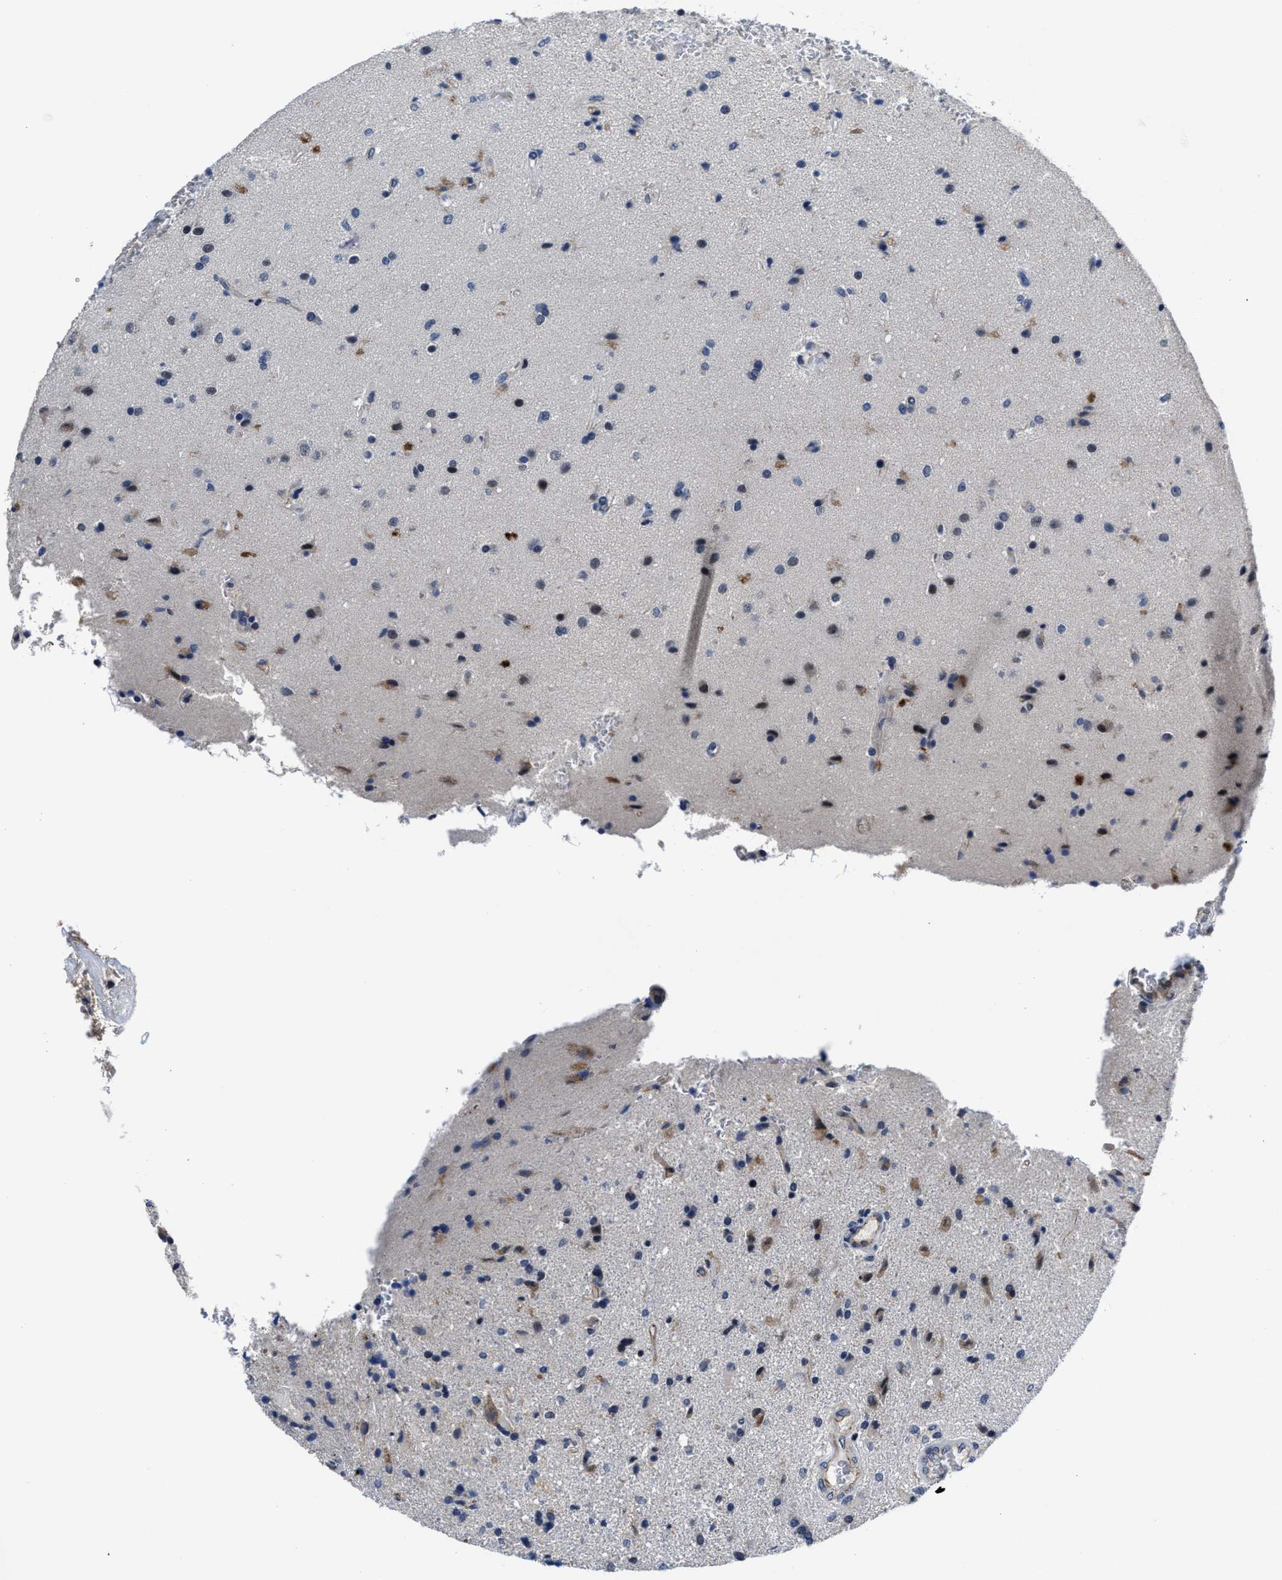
{"staining": {"intensity": "weak", "quantity": "<25%", "location": "cytoplasmic/membranous"}, "tissue": "glioma", "cell_type": "Tumor cells", "image_type": "cancer", "snomed": [{"axis": "morphology", "description": "Glioma, malignant, High grade"}, {"axis": "topography", "description": "Brain"}], "caption": "Tumor cells show no significant positivity in glioma.", "gene": "GHITM", "patient": {"sex": "male", "age": 72}}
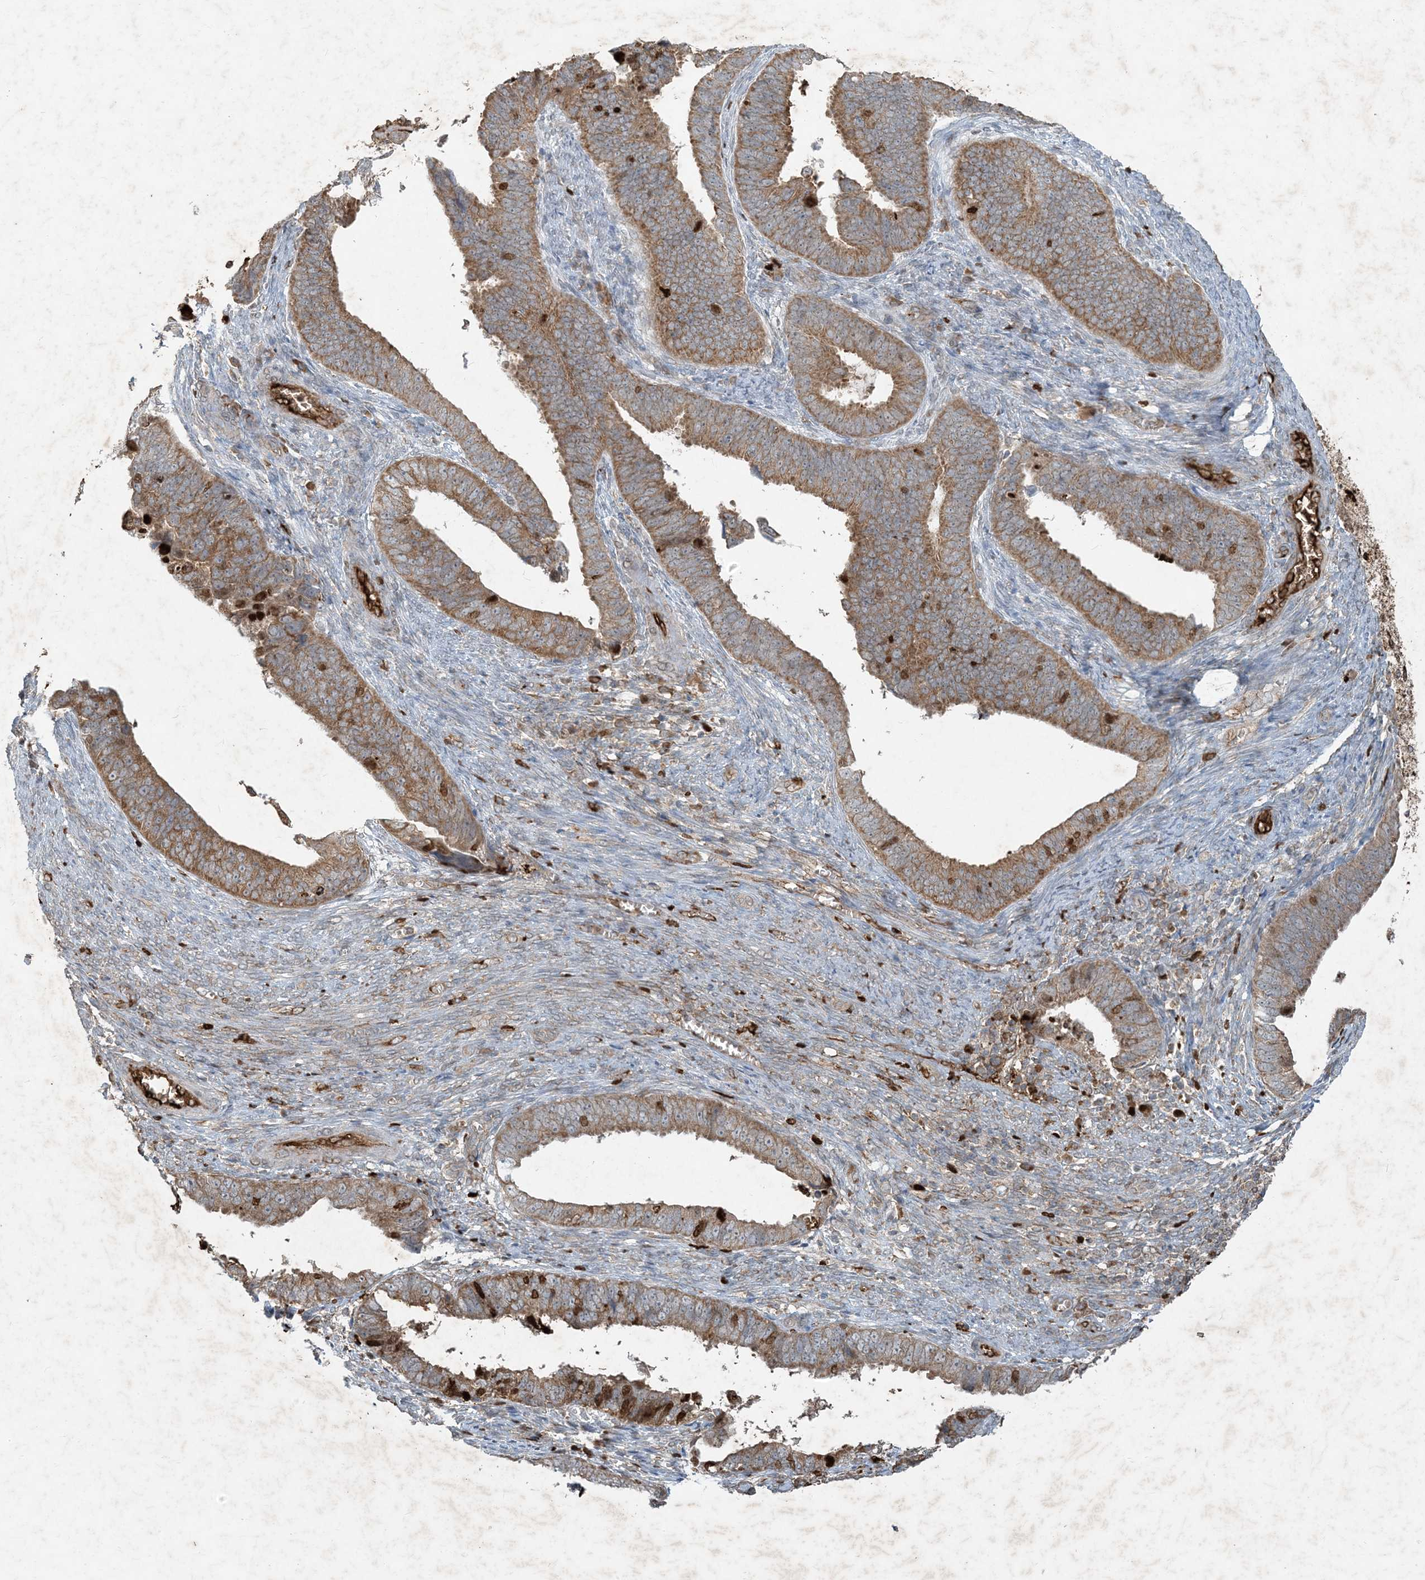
{"staining": {"intensity": "moderate", "quantity": ">75%", "location": "cytoplasmic/membranous"}, "tissue": "endometrial cancer", "cell_type": "Tumor cells", "image_type": "cancer", "snomed": [{"axis": "morphology", "description": "Adenocarcinoma, NOS"}, {"axis": "topography", "description": "Endometrium"}], "caption": "There is medium levels of moderate cytoplasmic/membranous positivity in tumor cells of adenocarcinoma (endometrial), as demonstrated by immunohistochemical staining (brown color).", "gene": "MCOLN1", "patient": {"sex": "female", "age": 75}}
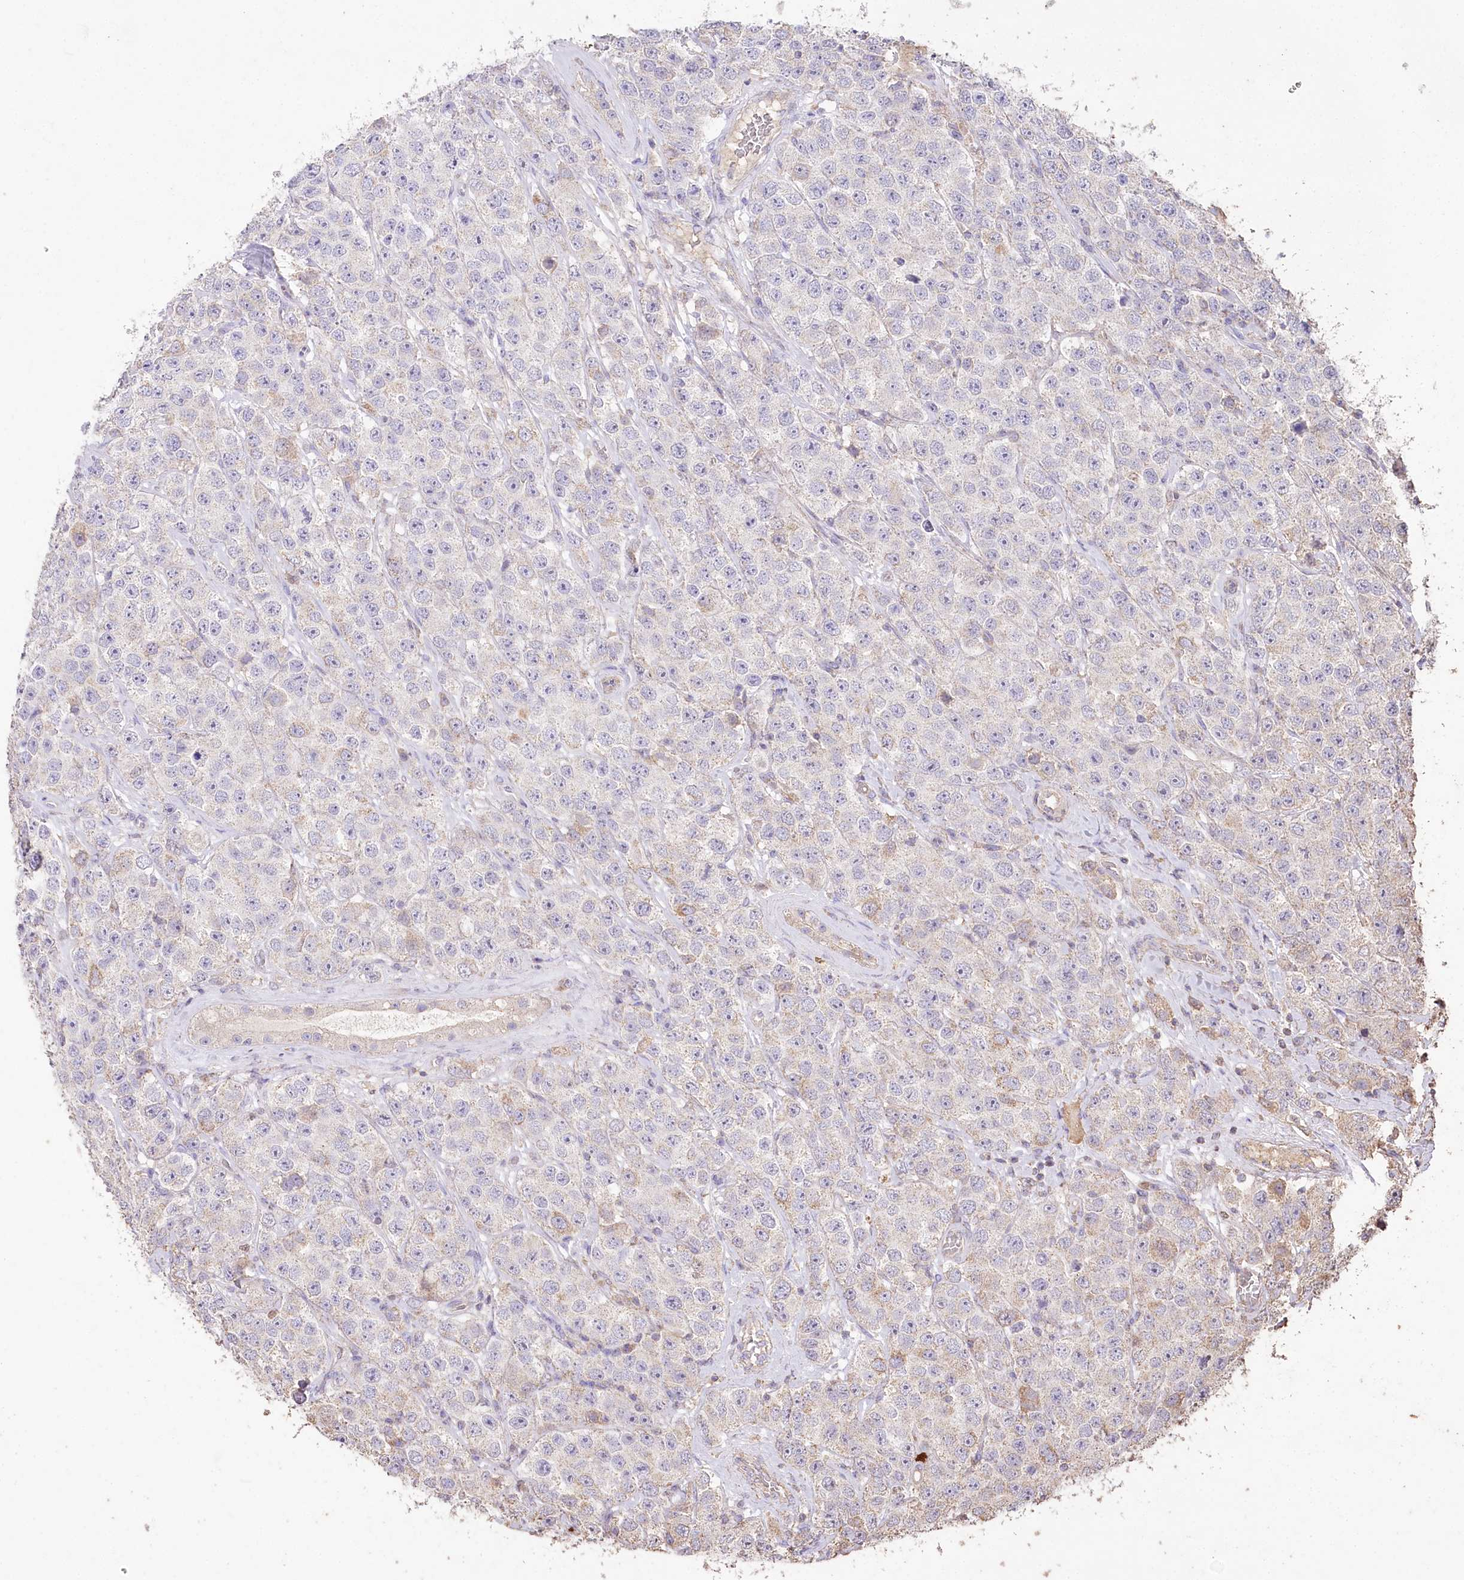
{"staining": {"intensity": "weak", "quantity": "<25%", "location": "cytoplasmic/membranous"}, "tissue": "testis cancer", "cell_type": "Tumor cells", "image_type": "cancer", "snomed": [{"axis": "morphology", "description": "Seminoma, NOS"}, {"axis": "topography", "description": "Testis"}], "caption": "Photomicrograph shows no protein positivity in tumor cells of seminoma (testis) tissue.", "gene": "IREB2", "patient": {"sex": "male", "age": 28}}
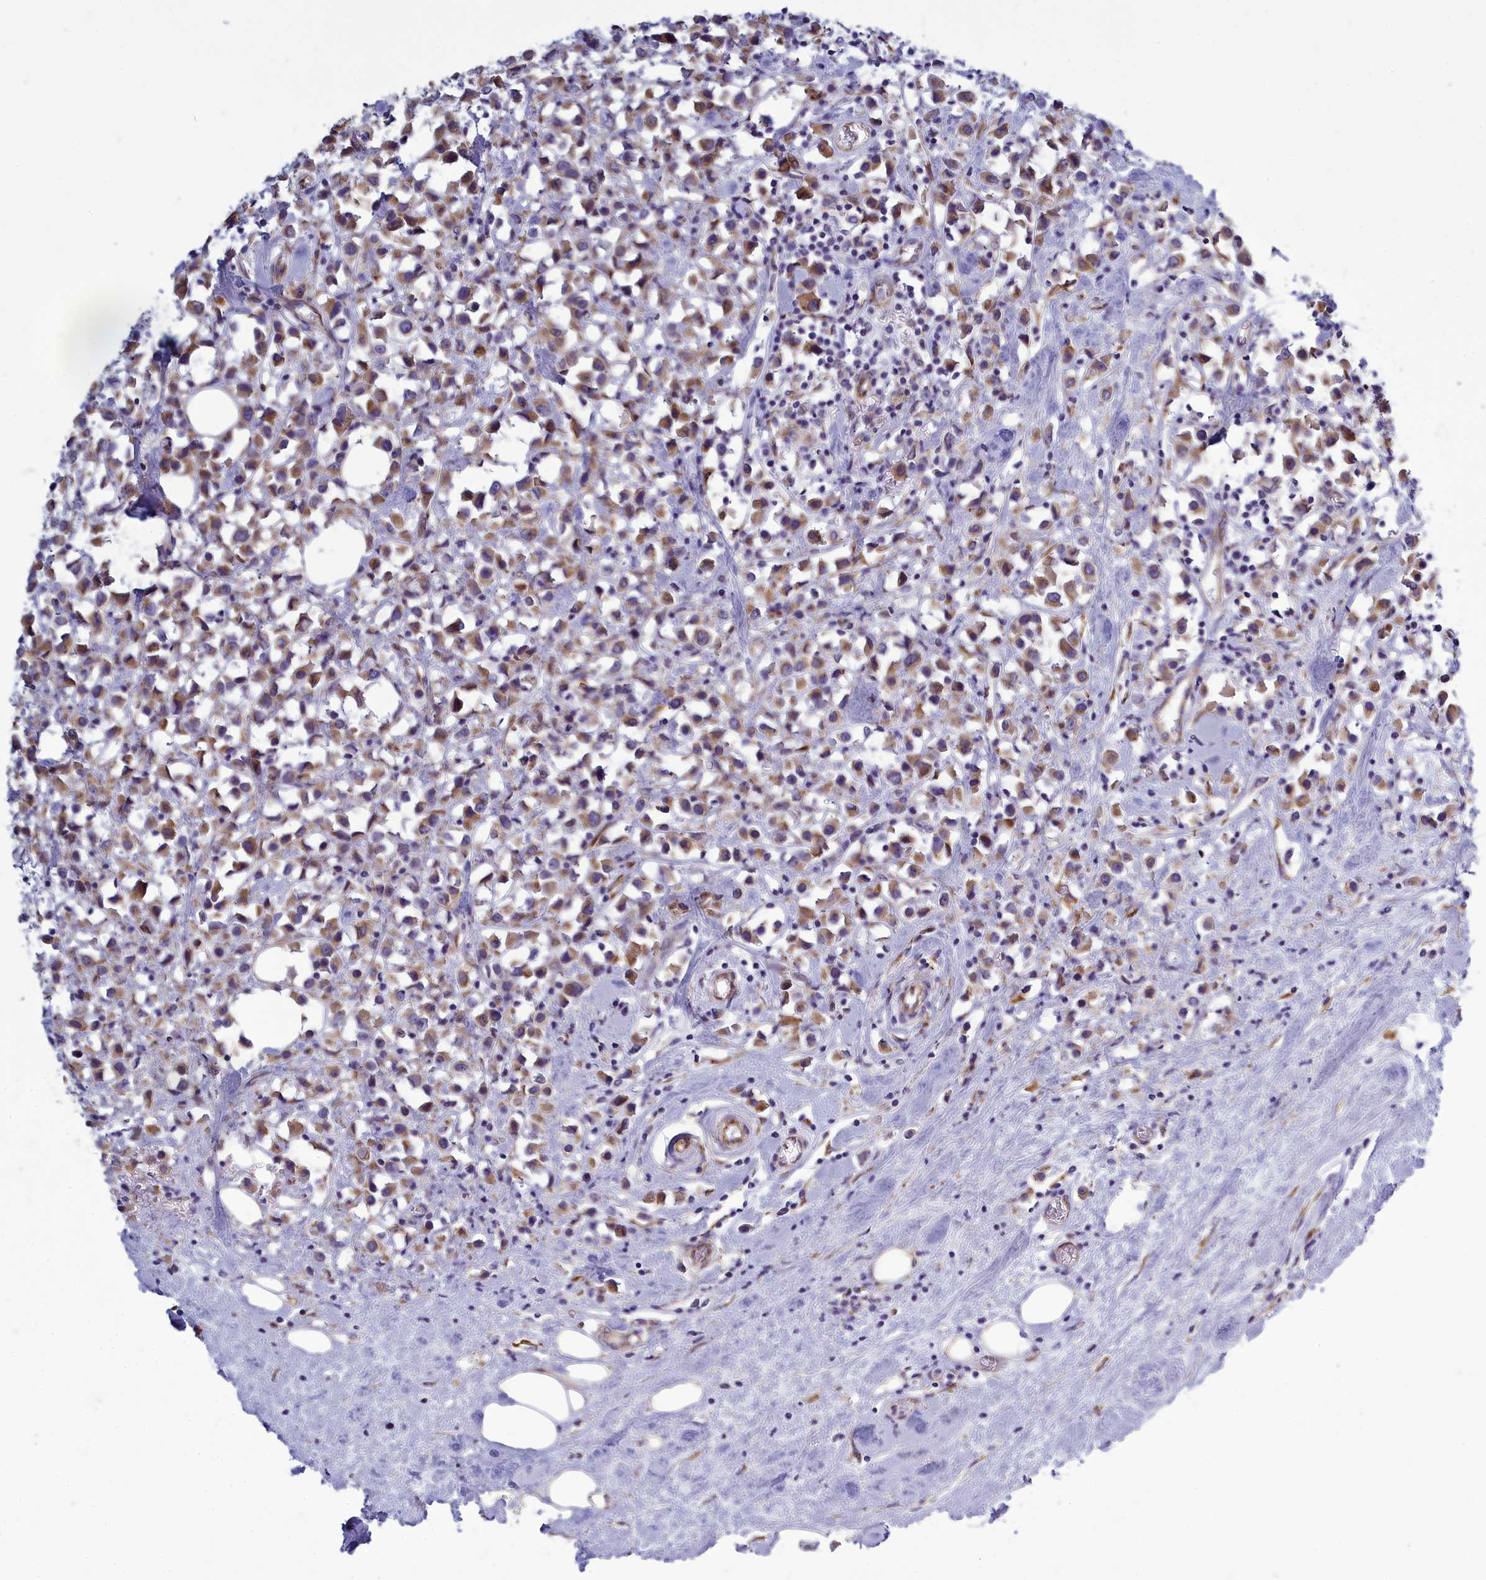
{"staining": {"intensity": "moderate", "quantity": ">75%", "location": "cytoplasmic/membranous"}, "tissue": "breast cancer", "cell_type": "Tumor cells", "image_type": "cancer", "snomed": [{"axis": "morphology", "description": "Duct carcinoma"}, {"axis": "topography", "description": "Breast"}], "caption": "Brown immunohistochemical staining in breast cancer (intraductal carcinoma) shows moderate cytoplasmic/membranous expression in approximately >75% of tumor cells.", "gene": "CENATAC", "patient": {"sex": "female", "age": 61}}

WORK ITEM
Your task is to repeat the listing exactly while omitting its pictures.

WRITTEN SOLUTION
{"staining": {"intensity": "weak", "quantity": "<25%", "location": "cytoplasmic/membranous"}, "tissue": "glioma", "cell_type": "Tumor cells", "image_type": "cancer", "snomed": [{"axis": "morphology", "description": "Glioma, malignant, High grade"}, {"axis": "topography", "description": "Brain"}], "caption": "Tumor cells show no significant positivity in glioma.", "gene": "GHITM", "patient": {"sex": "male", "age": 72}}
{"staining": {"intensity": "moderate", "quantity": ">75%", "location": "cytoplasmic/membranous"}, "tissue": "endometrial cancer", "cell_type": "Tumor cells", "image_type": "cancer", "snomed": [{"axis": "morphology", "description": "Adenocarcinoma, NOS"}, {"axis": "topography", "description": "Endometrium"}], "caption": "There is medium levels of moderate cytoplasmic/membranous positivity in tumor cells of adenocarcinoma (endometrial), as demonstrated by immunohistochemical staining (brown color).", "gene": "MCOLN1", "patient": {"sex": "female", "age": 75}}
{"staining": {"intensity": "weak", "quantity": "<25%", "location": "cytoplasmic/membranous"}, "tissue": "testis cancer", "cell_type": "Tumor cells", "image_type": "cancer", "snomed": [{"axis": "morphology", "description": "Seminoma, NOS"}, {"axis": "topography", "description": "Testis"}], "caption": "Photomicrograph shows no protein positivity in tumor cells of seminoma (testis) tissue.", "gene": "IREB2", "patient": {"sex": "male", "age": 28}}
{"staining": {"intensity": "moderate", "quantity": ">75%", "location": "cytoplasmic/membranous"}, "tissue": "breast cancer", "cell_type": "Tumor cells", "image_type": "cancer", "snomed": [{"axis": "morphology", "description": "Duct carcinoma"}, {"axis": "topography", "description": "Breast"}], "caption": "Brown immunohistochemical staining in breast cancer (intraductal carcinoma) shows moderate cytoplasmic/membranous expression in approximately >75% of tumor cells.", "gene": "CENATAC", "patient": {"sex": "female", "age": 61}}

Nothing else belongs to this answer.